Чарльз был очень близок со своим старшим братом Эразмом, мальчики понимали друг друга без слов, почти телепатически, как иногда бывает между братьями. Подростками они соорудили собственную лабораторию, где занимались опытами со всякими химикатами и кристаллами. Когда Чарльзу было 16 лет, Эразм отправился в Эдинбург изучать медицину. Отец послал вместе с ним и Чарльза; некоторое время он должен был просто пожить с братом, а затем и сам поступить в медицинскую школу. Чарльз был рад такому повороту событий — ему не хотелось расставаться с братом, да и приключения влекли юношу.
Эдинбург шокировал Чарльза и Эразма нищетой и грандиозностью большого города. Мальчики, выросшие в тихой деревенской местности, где жили герои романов Джейн Остин, впервые увидели городские трущобы. Вокруг бурлили политические страсти — шотландские националисты, якобиты и кальвинисты соперничали за влияние на церковь и страну. В Эдинбургском университете им приходилось сталкиваться с разнузданностью студентов, кричавших и паливших из пистолетов прямо на лекциях. Чарльз и Эразм отстранились от остальных и предпочитали общество друг друга. Они проводили время за разговорами, прогулками по берегу моря, чтением газет и посещением театра.
Чарльз очень быстро понял, что ненавидит медицину. Лекции вызывали у него тоску, вскрытие трупов повергало в шок, операции — а часто это были ампутации без анестезии — приводили в ужас. С удовольствием он занимался только естественной историей. Но даже поняв, что никогда не сможет стать врачом, Чарльз долго не решался сообщить об этом отцу. Приехав домой на летние каникулы, он старательно избегал разговоров на эту тему; вместо этого юноша бродил с ружьем по холмам, стрелял птиц и учился делать из них чучела. Надо сказать, что Дарвин и позже, практически всю жизнь, старательно избегал конфликтов и противостояний.
После летних каникул Роберт Дарвин решил отослать Эразма для продолжения обучения в Лондон. В октябре 1826 г. Чарльз вернулся в Эдинбург один, и теперь только занятия естественной историей отвлекали его от той жизни, которую он успел возненавидеть всей душой. Он познакомился и даже подружился с эдинбургскими натуралистами, в том числе с зоологом Робертом Грантом, который взял молодого человека под свое крыло. По образованию Грант был врачом, но давно отказался от практики и стал одним из известнейших в стране зоологов. Он изучал морские полипы, губки и других существ, о которых ученые того времени практически ничего не знали. Грант оказался хорошим наставником. «В общении он был сдержан и чересчур официален, но под внешней сухостью скрывался настоящий энтузиазм», — писал позже Дарвин. Грант преподал Чарльзу тонкости зоологии: к примеру, как препарировать морских существ под микроскопом, не извлекая их из морской воды. Дарвин, в свою очередь, показал себя способным учеником; так, он первым в мире увидел, как танцуют в воде мужские и женские половые клетки морских водорослей.

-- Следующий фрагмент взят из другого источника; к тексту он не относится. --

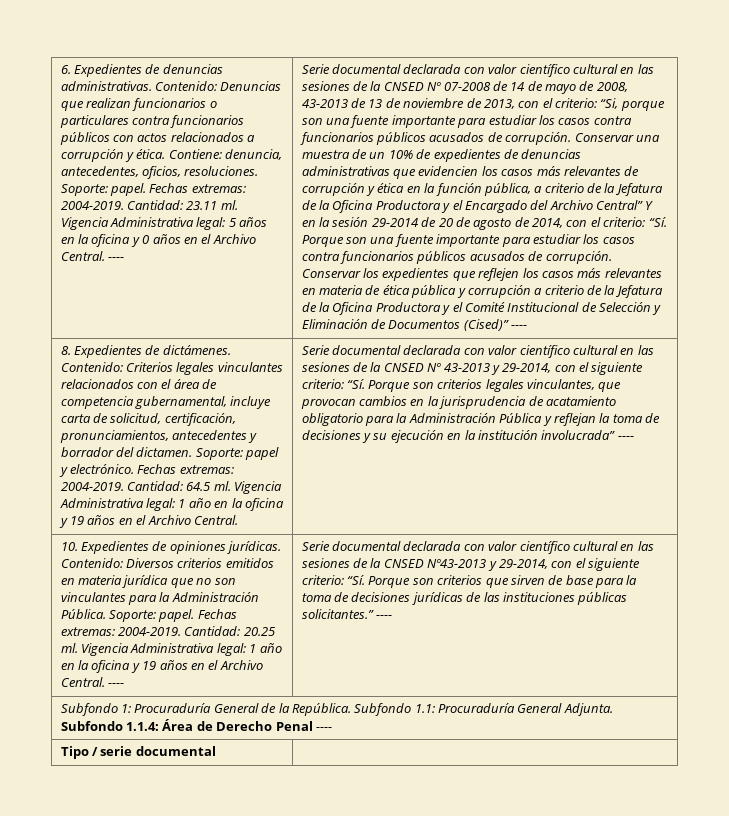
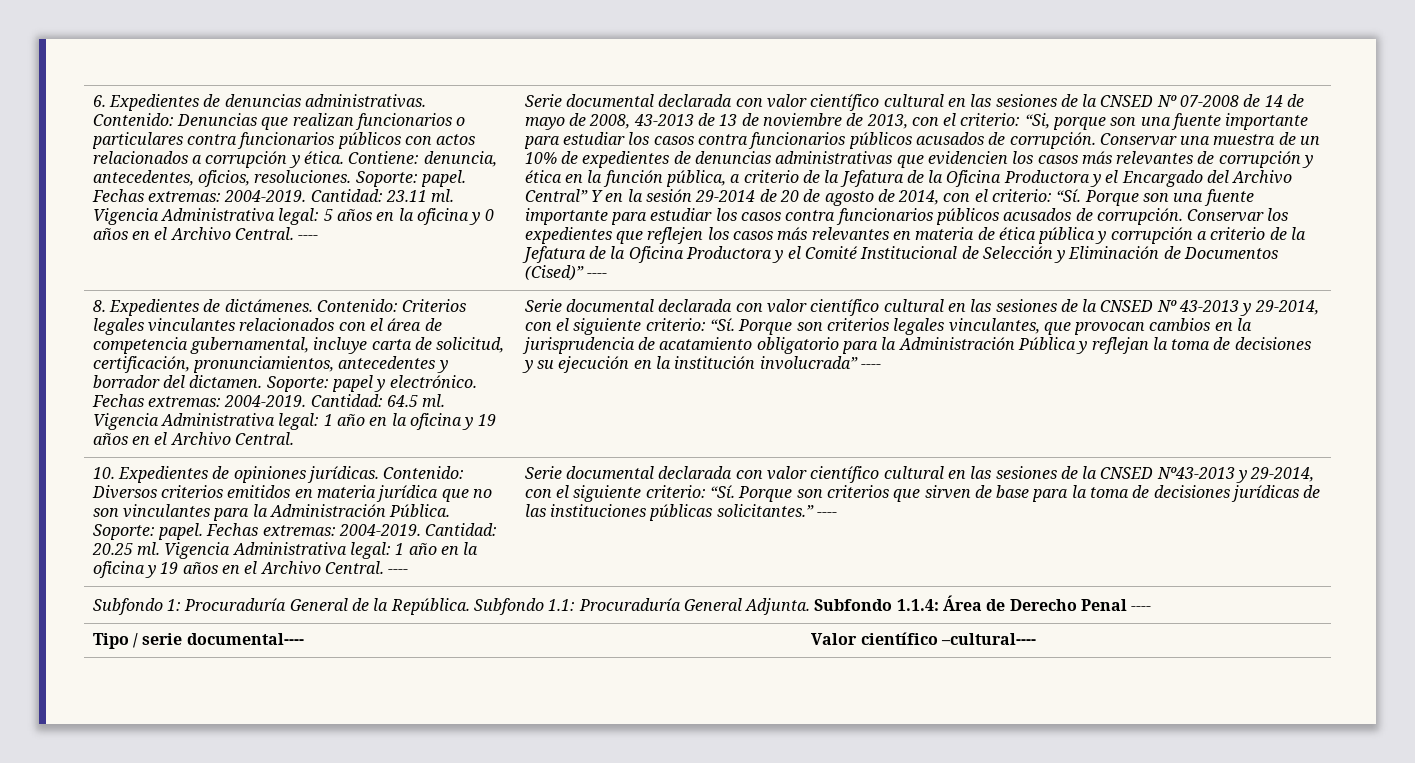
[135,746,216,756] documental | -> [186,633,304,645] [811,632,1036,645] documental---- | Valor científico –cultural----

В 1828 г. Дарвин вернулся домой после второго года в Эдинбурге. Он больше не мог молчать и наконец признался отцу, что не способен стать врачом. Роберт Дарвин был в ярости. Он сказал Чарльзу: «Тебя ничего не интересует, кроме охоты, собак и ловли крыс. Ты опозоришь и себя, и всю семью».
Роберт вовсе не был плохим отцом. Его сыну предстояло унаследовать приличное состояние, и Роберт не хотел, чтобы тот навсегда остался лишь богатым бездельником. Помимо медицины Роберт мог представить лишь одно уважаемое занятие, доступное для его упрямого младшего сына, — религию. Дарвины не были особенно религиозны — а Роберт втайне вообще сомневался в существовании бога, — но в Британии профессия священника всегда означала благополучие и респектабельность. Чарльз, хотя и не испытывал влечения к церкви, согласился с планом отца и на следующий год отправился в Кембридж изучать теологию.